◆ TASK OBJECTIVE
Write out again, unchanged, the rows from the very first one through the line holding "más at (933, 789) colour: purple -> orange", inclusive.

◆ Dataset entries
'''

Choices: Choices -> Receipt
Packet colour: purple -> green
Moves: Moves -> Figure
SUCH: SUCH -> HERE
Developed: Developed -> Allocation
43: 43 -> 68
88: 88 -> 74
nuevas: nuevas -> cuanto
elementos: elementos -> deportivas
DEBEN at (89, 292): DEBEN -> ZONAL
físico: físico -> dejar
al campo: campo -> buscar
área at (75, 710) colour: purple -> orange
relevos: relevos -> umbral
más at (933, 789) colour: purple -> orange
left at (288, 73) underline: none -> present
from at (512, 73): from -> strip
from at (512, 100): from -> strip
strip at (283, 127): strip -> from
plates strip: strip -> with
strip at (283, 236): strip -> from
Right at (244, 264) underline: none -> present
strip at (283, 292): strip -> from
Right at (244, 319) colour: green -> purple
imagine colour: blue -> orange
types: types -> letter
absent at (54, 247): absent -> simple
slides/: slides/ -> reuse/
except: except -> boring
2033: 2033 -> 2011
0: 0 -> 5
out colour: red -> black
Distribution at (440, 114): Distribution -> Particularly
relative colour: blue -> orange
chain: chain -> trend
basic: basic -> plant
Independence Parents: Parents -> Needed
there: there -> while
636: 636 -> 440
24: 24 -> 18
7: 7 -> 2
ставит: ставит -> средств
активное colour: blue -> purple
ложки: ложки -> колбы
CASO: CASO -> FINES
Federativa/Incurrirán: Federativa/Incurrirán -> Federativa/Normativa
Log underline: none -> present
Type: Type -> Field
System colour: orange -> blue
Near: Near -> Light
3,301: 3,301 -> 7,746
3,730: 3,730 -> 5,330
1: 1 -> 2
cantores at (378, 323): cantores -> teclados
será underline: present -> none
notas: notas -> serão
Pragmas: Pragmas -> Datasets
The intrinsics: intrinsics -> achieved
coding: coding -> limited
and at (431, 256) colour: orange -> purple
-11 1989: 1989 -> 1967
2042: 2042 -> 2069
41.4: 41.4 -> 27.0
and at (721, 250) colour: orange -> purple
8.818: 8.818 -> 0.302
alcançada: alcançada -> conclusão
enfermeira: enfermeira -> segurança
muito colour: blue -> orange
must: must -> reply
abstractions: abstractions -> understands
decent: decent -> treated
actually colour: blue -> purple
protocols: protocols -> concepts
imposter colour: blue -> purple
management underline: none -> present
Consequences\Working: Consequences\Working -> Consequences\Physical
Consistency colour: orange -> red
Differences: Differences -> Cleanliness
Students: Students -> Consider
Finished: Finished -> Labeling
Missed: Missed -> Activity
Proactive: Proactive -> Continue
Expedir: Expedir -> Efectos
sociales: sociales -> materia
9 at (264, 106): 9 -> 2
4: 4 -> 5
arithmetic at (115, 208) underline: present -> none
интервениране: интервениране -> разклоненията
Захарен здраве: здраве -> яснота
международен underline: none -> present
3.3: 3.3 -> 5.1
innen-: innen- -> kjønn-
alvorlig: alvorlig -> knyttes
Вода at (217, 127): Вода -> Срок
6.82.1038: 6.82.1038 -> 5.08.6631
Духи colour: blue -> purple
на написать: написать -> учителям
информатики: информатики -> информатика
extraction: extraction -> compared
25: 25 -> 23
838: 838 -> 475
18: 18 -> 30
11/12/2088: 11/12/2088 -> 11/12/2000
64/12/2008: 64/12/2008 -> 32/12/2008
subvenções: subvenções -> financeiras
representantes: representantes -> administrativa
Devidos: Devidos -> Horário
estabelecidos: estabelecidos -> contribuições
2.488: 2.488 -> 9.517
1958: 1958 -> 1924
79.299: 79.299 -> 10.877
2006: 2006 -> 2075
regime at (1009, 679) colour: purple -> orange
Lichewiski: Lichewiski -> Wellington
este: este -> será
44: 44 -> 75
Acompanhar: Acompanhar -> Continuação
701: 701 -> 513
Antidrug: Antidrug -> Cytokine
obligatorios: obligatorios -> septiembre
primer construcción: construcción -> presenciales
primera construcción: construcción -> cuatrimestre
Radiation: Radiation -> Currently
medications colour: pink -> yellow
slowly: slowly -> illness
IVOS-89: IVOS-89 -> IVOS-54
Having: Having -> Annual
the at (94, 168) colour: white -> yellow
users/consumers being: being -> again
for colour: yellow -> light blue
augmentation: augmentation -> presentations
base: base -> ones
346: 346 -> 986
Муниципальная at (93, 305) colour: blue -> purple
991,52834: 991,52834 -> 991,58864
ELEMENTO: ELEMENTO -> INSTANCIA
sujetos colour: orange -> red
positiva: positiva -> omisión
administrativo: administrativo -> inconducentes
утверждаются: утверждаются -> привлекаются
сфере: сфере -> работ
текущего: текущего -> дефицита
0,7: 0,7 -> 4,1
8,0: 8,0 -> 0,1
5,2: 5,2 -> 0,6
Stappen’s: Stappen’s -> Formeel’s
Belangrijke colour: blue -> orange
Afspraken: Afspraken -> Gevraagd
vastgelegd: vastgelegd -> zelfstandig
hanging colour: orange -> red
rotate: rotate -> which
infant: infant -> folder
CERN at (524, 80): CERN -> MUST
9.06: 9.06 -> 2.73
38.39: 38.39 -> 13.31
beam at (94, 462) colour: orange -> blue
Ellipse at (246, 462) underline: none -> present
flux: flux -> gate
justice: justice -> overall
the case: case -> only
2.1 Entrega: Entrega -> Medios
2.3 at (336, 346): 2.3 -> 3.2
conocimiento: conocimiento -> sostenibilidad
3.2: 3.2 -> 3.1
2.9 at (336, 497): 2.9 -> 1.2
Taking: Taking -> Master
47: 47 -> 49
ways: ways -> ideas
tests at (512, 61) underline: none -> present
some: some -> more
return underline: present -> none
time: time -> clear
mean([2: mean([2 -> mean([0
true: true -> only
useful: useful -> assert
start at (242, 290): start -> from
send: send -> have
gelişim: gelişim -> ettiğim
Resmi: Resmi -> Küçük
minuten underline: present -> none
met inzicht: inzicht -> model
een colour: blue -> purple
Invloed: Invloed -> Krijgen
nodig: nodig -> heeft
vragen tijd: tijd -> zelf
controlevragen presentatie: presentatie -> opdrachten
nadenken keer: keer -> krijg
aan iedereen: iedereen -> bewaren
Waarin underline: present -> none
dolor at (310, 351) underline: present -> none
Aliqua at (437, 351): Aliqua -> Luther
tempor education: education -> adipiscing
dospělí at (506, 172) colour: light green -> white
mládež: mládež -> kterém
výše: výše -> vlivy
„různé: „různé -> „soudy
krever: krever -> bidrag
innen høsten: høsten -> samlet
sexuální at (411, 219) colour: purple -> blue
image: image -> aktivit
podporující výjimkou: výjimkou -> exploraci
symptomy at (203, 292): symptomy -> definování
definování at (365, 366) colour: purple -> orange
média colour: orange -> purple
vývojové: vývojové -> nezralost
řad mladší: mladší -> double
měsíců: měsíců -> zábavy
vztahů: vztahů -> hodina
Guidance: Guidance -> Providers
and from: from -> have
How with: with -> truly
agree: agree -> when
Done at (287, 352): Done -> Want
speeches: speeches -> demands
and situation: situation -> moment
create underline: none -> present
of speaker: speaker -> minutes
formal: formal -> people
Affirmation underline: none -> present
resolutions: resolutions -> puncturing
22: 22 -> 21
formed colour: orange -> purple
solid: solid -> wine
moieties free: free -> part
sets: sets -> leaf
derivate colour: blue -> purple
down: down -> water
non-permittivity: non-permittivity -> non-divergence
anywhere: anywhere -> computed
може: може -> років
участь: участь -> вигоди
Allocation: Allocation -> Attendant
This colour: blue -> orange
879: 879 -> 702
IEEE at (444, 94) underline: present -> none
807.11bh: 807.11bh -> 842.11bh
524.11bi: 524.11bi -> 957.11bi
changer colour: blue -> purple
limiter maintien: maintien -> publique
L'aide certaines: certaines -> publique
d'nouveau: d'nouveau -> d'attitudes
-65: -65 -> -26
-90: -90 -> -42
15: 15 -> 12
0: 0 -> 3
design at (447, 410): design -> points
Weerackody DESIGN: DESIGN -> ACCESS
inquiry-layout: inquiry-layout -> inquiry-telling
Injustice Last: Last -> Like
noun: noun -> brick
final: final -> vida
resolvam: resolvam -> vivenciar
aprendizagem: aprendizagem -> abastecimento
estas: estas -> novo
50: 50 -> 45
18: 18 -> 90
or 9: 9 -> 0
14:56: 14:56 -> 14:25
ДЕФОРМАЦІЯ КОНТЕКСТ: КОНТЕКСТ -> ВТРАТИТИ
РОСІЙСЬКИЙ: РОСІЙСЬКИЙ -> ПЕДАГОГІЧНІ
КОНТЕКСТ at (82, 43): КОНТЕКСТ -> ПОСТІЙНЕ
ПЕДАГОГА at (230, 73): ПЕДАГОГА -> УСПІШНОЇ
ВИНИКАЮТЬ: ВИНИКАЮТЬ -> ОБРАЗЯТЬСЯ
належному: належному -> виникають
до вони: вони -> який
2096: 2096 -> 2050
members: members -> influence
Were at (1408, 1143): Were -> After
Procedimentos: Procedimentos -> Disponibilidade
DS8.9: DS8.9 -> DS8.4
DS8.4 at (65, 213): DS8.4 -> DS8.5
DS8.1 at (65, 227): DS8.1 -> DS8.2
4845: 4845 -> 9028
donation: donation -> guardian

'''

◆ EXPECTED OUTPUT
Choices: Choices -> Receipt
Packet colour: purple -> green
Moves: Moves -> Figure
SUCH: SUCH -> HERE
Developed: Developed -> Allocation
43: 43 -> 68
88: 88 -> 74
nuevas: nuevas -> cuanto
elementos: elementos -> deportivas
DEBEN at (89, 292): DEBEN -> ZONAL
físico: físico -> dejar
al campo: campo -> buscar
área at (75, 710) colour: purple -> orange
relevos: relevos -> umbral
más at (933, 789) colour: purple -> orange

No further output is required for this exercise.